Problem description: Return the records as they stand. No picture is to be included.

Records provided:
"""
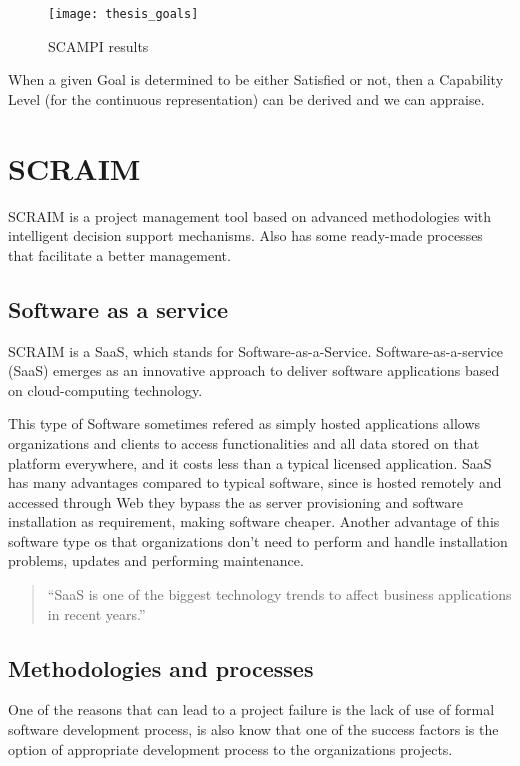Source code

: \begin{figure}[h]
	\begin{center}
		\leavevmode
		\texttt{[image: thesis\_goals]}
		\caption{SCAMPI results}
		\label{fig:scampiresults}
	\end{center}
\end{figure}


When a given Goal is determined to be either Satisfied or not, then a Capability Level (for the continuous representation) can be derived and we can appraise.

\section{SCRAIM}

SCRAIM\citep{SCRAIM} is a project management tool based on advanced methodologies with intelligent decision support mechanisms. Also has some ready-made processes that facilitate a better management.

\subsection{Software as a service}

SCRAIM is a SaaS, which stands for Software-as-a-Service. Software-as-a-service (SaaS) emerges as an innovative
approach to deliver software applications based on cloud-computing
technology. \citep{Chou:2007:ANI:1359479.1359484}

This type of Software sometimes refered as simply hosted applications allows organizations and clients to access functionalities and all data stored on that platform everywhere, and it costs less than a typical licensed application. SaaS has many advantages compared to typical software, since is hosted remotely and accessed through Web they bypass the as server provisioning and software
installation as requirement, making software cheaper. Another advantage of this software type os that organizations don't need to perform and handle installation problems, updates and performing maintenance.

\begin{quote}
	``SaaS is one of the biggest technology trends to affect business
	applications in recent years.''~\cite{House2009}
\end{quote}

\subsection{Methodologies and processes}
One of the reasons that can lead to a project failure is the lack of use of formal software development process, is also know that one of the success factors is the option of appropriate development process to the organizations projects.

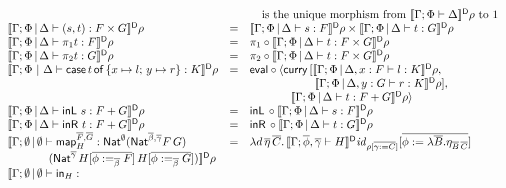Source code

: \documentclass[runningheads]{llncs}
\renewcommand{\id}{\mathit{id}}
\newcommand{\map}{\mathsf{map}}
\renewcommand{\id}{\mathit{id}}
\newcommand{\inl}{\mathsf{inL}\,}
\newcommand{\inr}{\mathsf{inR}\,}
\begin{document}
\begin{figure*}
{\begin{minipage}[t]{0.5\textwidth}
\[\begin{array}{lll}
& & \hspace*{0.1in} \mbox{ is the unique morphism from }
\dsem{\Gamma;\Phi\vdash \Delta}\rho \mbox{ to } 1\\ 
\dsem{\Gamma;\Phi \,|\, \Delta \vdash (s,t) : F \times G} \rho& = &
\dsem{\Gamma;\Phi \,|\, \Delta \vdash s: F} \rho\times
\dsem{\Gamma;\Phi \,|\, \Delta \vdash t : G} \rho\\
\dsem{\Gamma;\Phi \,|\, \Delta \vdash \pi_1 t : F} \rho& = &
\pi_1 \circ \dsem{\Gamma;\Phi \,|\, \Delta \vdash t : F \times G}\rho\\
\dsem{\Gamma;\Phi \,|\, \Delta \vdash \pi_2 t : G}\rho & = &
\pi_2 \circ \dsem{\Gamma;\Phi \,|\, \Delta \vdash t : F \times
  G} \rho\\
\dsem{\Gamma;\Phi~|~\Delta \vdash \cse{t}{x \mapsto l}{y \mapsto r} :
  K}\rho & = & \eval \circ \langle \curry \,[\dsem{\Gamma;\Phi
    \,|\, \Delta, x : F \vdash l : K}\rho,\\
   & & \hspace*{0.79in} \dsem{\Gamma;\Phi \,|\, \Delta, y
    : G \vdash r : K}\rho],\\
   & &  \hspace*{0.5in} \dsem{\Gamma;\Phi \,|\, \Delta \vdash t :
  F + G} \rho\rangle\\   
\dsem{\Gamma;\Phi \,|\, \Delta \vdash \inl \,s: F + G} \rho& = &
\inl \circ \dsem{\Gamma;\Phi \,|\, \Delta \vdash s: F}\rho\\
\dsem{\Gamma;\Phi \,|\, \Delta \vdash \inr \,t: F + G}\rho & = & 
\inr \circ \dsem{\Gamma;\Phi \,|\, \Delta \vdash t : G}\rho\\
\llbracket \Gamma;\emptyset \,|\, \emptyset \vdash \map^{\ol{F},\ol{G}}_H
  : \Nat^\emptyset (\Nat^{\ol\beta,\ol\gamma} F\,G)
& = & \lambda d\, \ol\eta\,\ol{C}.\,
\dsem{\Gamma; \ol{\phi},\ol{\gamma}\vdash H}\id_{\rho[\ol{\gamma:=
      C}]}[\ol{\phi := \lambda \ol B. \eta_{\ol B\, \ol C}}]\\ 
\hspace*{0.5in}
  (\Nat^{\ol{\gamma}}\,H[\ol{\phi :=_{\ol{\beta}} F}]\,H[\ol{\phi
      :=_{\ol{\beta}} G}]) \rrbracket^{\mathsf D} \rho & &\\
\llbracket \Gamma;\emptyset \,|\, \emptyset \vdash \tin_H :

\end{array}\]
\end{minipage}}
\end{figure*}
\end{document}
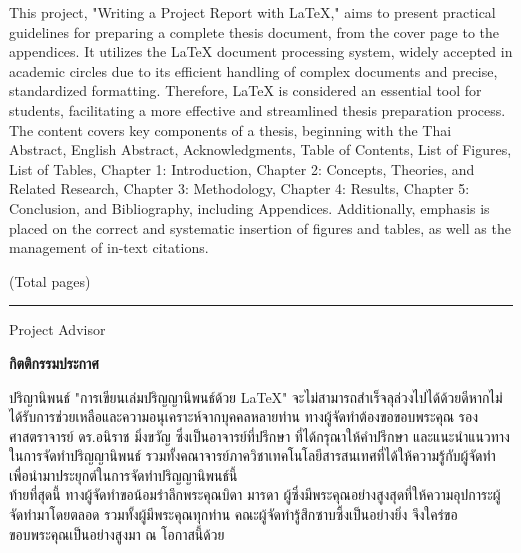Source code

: \hspace*{1.5em} %
This project, "Writing a Project Report with LaTeX," aims to present practical guidelines for preparing a complete thesis document, from the cover page to the appendices. It utilizes the LaTeX document processing system, widely accepted in academic circles due to its efficient handling of complex documents and precise, standardized formatting. Therefore, LaTeX is considered an essential tool for students, facilitating a more effective and streamlined thesis preparation process. The content covers key components of a thesis, beginning with the Thai Abstract, English Abstract, Acknowledgments, Table of Contents, List of Figures, List of Tables, Chapter 1: Introduction, Chapter 2: Concepts, Theories, and Related Research, Chapter 3: Methodology, Chapter 4: Results, Chapter 5: Conclusion, and Bibliography, including Appendices. Additionally, emphasis is placed on the correct and systematic insertion of figures and tables, as well as the management of in-text citations.

\begin{flushright}
(Total \pageref{LastPage} pages)

\vfill

\rule{12 cm}{0.4pt} Project Advisor

\end{flushright}


\newpage
{}
{}
\begin{center}\textbf{กิตติกรรมประกาศ}\end{center}

\hspace*{1.5em}  %
ปริญานิพนธ์ "การเขียนเล่มปริญญานิพนธ์ด้วย LaTeX" จะไม่สามารถสำเร็จลุล่วงไปได้ด้วยดีหากไม่ได้รับการช่วยเหลือและความอนุเคราะห์จากบุคคลหลายท่าน ทางผู้จัดทำต้องขอขอบพระคุณ รองศาสตราจารย์ ดร.อนิราช มิ่งขวัญ ซึ่งเป็นอาจารย์ที่ปรึกษา ที่ได้กรุณาให้คำปรึกษา และแนะนำแนวทางในการจัดทำปริญญานิพนธ์ รวมทั้งคณาจารย์ภาควิชาเทคโนโลยีสารสนเทศที่ได้ให้ความรู้กับผู้จัดทำเพื่อนำมาประยุกต์ในการจัดทำปริญญานิพนธ์นี้ 
\\
\hspace*{1.5em}  %
ท้ายที่สุดนี้ ทางผู้จัดทำขอน้อมรำลึกพระคุณบิดา มารดา ผู้ซึ่งมีพระคุณอย่างสูงสุดที่ให้ความอุปการะผู้จัดทำมาโดยตลอด รวมทั้งผู้มีพระคุณทุกท่าน คณะผู้จัดทำรู้สึกซาบซึ้งเป็นอย่างยิ่ง จึงใคร่ขอขอบพระคุณเป็นอย่างสูงมา ณ โอกาสนี้ด้วย
\\
\begin{flushright}

\end{flushright}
"""
Written answer:
Source code

: \begin{figure}[h]
	\begin{center}
		\leavevmode
		\texttt{[image: thesis\_goals]}
		\caption{SCAMPI results}
		\label{fig:scampiresults}
	\end{center}
\end{figure}


When a given Goal is determined to be either Satisfied or not, then a Capability Level (for the continuous representation) can be derived and we can appraise.

\section{SCRAIM}

SCRAIM\citep{SCRAIM} is a project management tool based on advanced methodologies with intelligent decision support mechanisms. Also has some ready-made processes that facilitate a better management.

\subsection{Software as a service}

SCRAIM is a SaaS, which stands for Software-as-a-Service. Software-as-a-service (SaaS) emerges as an innovative
approach to deliver software applications based on cloud-computing
technology. \citep{Chou:2007:ANI:1359479.1359484}

This type of Software sometimes refered as simply hosted applications allows organizations and clients to access functionalities and all data stored on that platform everywhere, and it costs less than a typical licensed application. SaaS has many advantages compared to typical software, since is hosted remotely and accessed through Web they bypass the as server provisioning and software
installation as requirement, making software cheaper. Another advantage of this software type os that organizations don't need to perform and handle installation problems, updates and performing maintenance.

\begin{quote}
	``SaaS is one of the biggest technology trends to affect business
	applications in recent years.''~\cite{House2009}
\end{quote}

\subsection{Methodologies and processes}
One of the reasons that can lead to a project failure is the lack of use of formal software development process, is also know that one of the success factors is the option of appropriate development process to the organizations projects.

Source code

: \documentclass[runningheads]{llncs}
\renewcommand{\id}{\mathit{id}}
\newcommand{\map}{\mathsf{map}}
\renewcommand{\id}{\mathit{id}}
\newcommand{\inl}{\mathsf{inL}\,}
\newcommand{\inr}{\mathsf{inR}\,}
\begin{document}
\begin{figure*}
{\begin{minipage}[t]{0.5\textwidth}
\[\begin{array}{lll}
& & \hspace*{0.1in} \mbox{ is the unique morphism from }
\dsem{\Gamma;\Phi\vdash \Delta}\rho \mbox{ to } 1\\ 
\dsem{\Gamma;\Phi \,|\, \Delta \vdash (s,t) : F \times G} \rho& = &
\dsem{\Gamma;\Phi \,|\, \Delta \vdash s: F} \rho\times
\dsem{\Gamma;\Phi \,|\, \Delta \vdash t : G} \rho\\
\dsem{\Gamma;\Phi \,|\, \Delta \vdash \pi_1 t : F} \rho& = &
\pi_1 \circ \dsem{\Gamma;\Phi \,|\, \Delta \vdash t : F \times G}\rho\\
\dsem{\Gamma;\Phi \,|\, \Delta \vdash \pi_2 t : G}\rho & = &
\pi_2 \circ \dsem{\Gamma;\Phi \,|\, \Delta \vdash t : F \times
  G} \rho\\
\dsem{\Gamma;\Phi~|~\Delta \vdash \cse{t}{x \mapsto l}{y \mapsto r} :
  K}\rho & = & \eval \circ \langle \curry \,[\dsem{\Gamma;\Phi
    \,|\, \Delta, x : F \vdash l : K}\rho,\\
   & & \hspace*{0.79in} \dsem{\Gamma;\Phi \,|\, \Delta, y
    : G \vdash r : K}\rho],\\
   & &  \hspace*{0.5in} \dsem{\Gamma;\Phi \,|\, \Delta \vdash t :
  F + G} \rho\rangle\\   
\dsem{\Gamma;\Phi \,|\, \Delta \vdash \inl \,s: F + G} \rho& = &
\inl \circ \dsem{\Gamma;\Phi \,|\, \Delta \vdash s: F}\rho\\
\dsem{\Gamma;\Phi \,|\, \Delta \vdash \inr \,t: F + G}\rho & = & 
\inr \circ \dsem{\Gamma;\Phi \,|\, \Delta \vdash t : G}\rho\\
\llbracket \Gamma;\emptyset \,|\, \emptyset \vdash \map^{\ol{F},\ol{G}}_H
  : \Nat^\emptyset (\Nat^{\ol\beta,\ol\gamma} F\,G)
& = & \lambda d\, \ol\eta\,\ol{C}.\,
\dsem{\Gamma; \ol{\phi},\ol{\gamma}\vdash H}\id_{\rho[\ol{\gamma:=
      C}]}[\ol{\phi := \lambda \ol B. \eta_{\ol B\, \ol C}}]\\ 
\hspace*{0.5in}
  (\Nat^{\ol{\gamma}}\,H[\ol{\phi :=_{\ol{\beta}} F}]\,H[\ol{\phi
      :=_{\ol{\beta}} G}]) \rrbracket^{\mathsf D} \rho & &\\
\llbracket \Gamma;\emptyset \,|\, \emptyset \vdash \tin_H :

\end{array}\]
\end{minipage}}
\end{figure*}
\end{document}
Source code

: \hspace*{1.5em} %
This project, "Writing a Project Report with LaTeX," aims to present practical guidelines for preparing a complete thesis document, from the cover page to the appendices. It utilizes the LaTeX document processing system, widely accepted in academic circles due to its efficient handling of complex documents and precise, standardized formatting. Therefore, LaTeX is considered an essential tool for students, facilitating a more effective and streamlined thesis preparation process. The content covers key components of a thesis, beginning with the Thai Abstract, English Abstract, Acknowledgments, Table of Contents, List of Figures, List of Tables, Chapter 1: Introduction, Chapter 2: Concepts, Theories, and Related Research, Chapter 3: Methodology, Chapter 4: Results, Chapter 5: Conclusion, and Bibliography, including Appendices. Additionally, emphasis is placed on the correct and systematic insertion of figures and tables, as well as the management of in-text citations.

\begin{flushright}
(Total \pageref{LastPage} pages)

\vfill

\rule{12 cm}{0.4pt} Project Advisor

\end{flushright}


\newpage
{}
{}
\begin{center}\textbf{กิตติกรรมประกาศ}\end{center}

\hspace*{1.5em}  %
ปริญานิพนธ์ "การเขียนเล่มปริญญานิพนธ์ด้วย LaTeX" จะไม่สามารถสำเร็จลุล่วงไปได้ด้วยดีหากไม่ได้รับการช่วยเหลือและความอนุเคราะห์จากบุคคลหลายท่าน ทางผู้จัดทำต้องขอขอบพระคุณ รองศาสตราจารย์ ดร.อนิราช มิ่งขวัญ ซึ่งเป็นอาจารย์ที่ปรึกษา ที่ได้กรุณาให้คำปรึกษา และแนะนำแนวทางในการจัดทำปริญญานิพนธ์ รวมทั้งคณาจารย์ภาควิชาเทคโนโลยีสารสนเทศที่ได้ให้ความรู้กับผู้จัดทำเพื่อนำมาประยุกต์ในการจัดทำปริญญานิพนธ์นี้ 
\\
\hspace*{1.5em}  %
ท้ายที่สุดนี้ ทางผู้จัดทำขอน้อมรำลึกพระคุณบิดา มารดา ผู้ซึ่งมีพระคุณอย่างสูงสุดที่ให้ความอุปการะผู้จัดทำมาโดยตลอด รวมทั้งผู้มีพระคุณทุกท่าน คณะผู้จัดทำรู้สึกซาบซึ้งเป็นอย่างยิ่ง จึงใคร่ขอขอบพระคุณเป็นอย่างสูงมา ณ โอกาสนี้ด้วย
\\
\begin{flushright}

\end{flushright}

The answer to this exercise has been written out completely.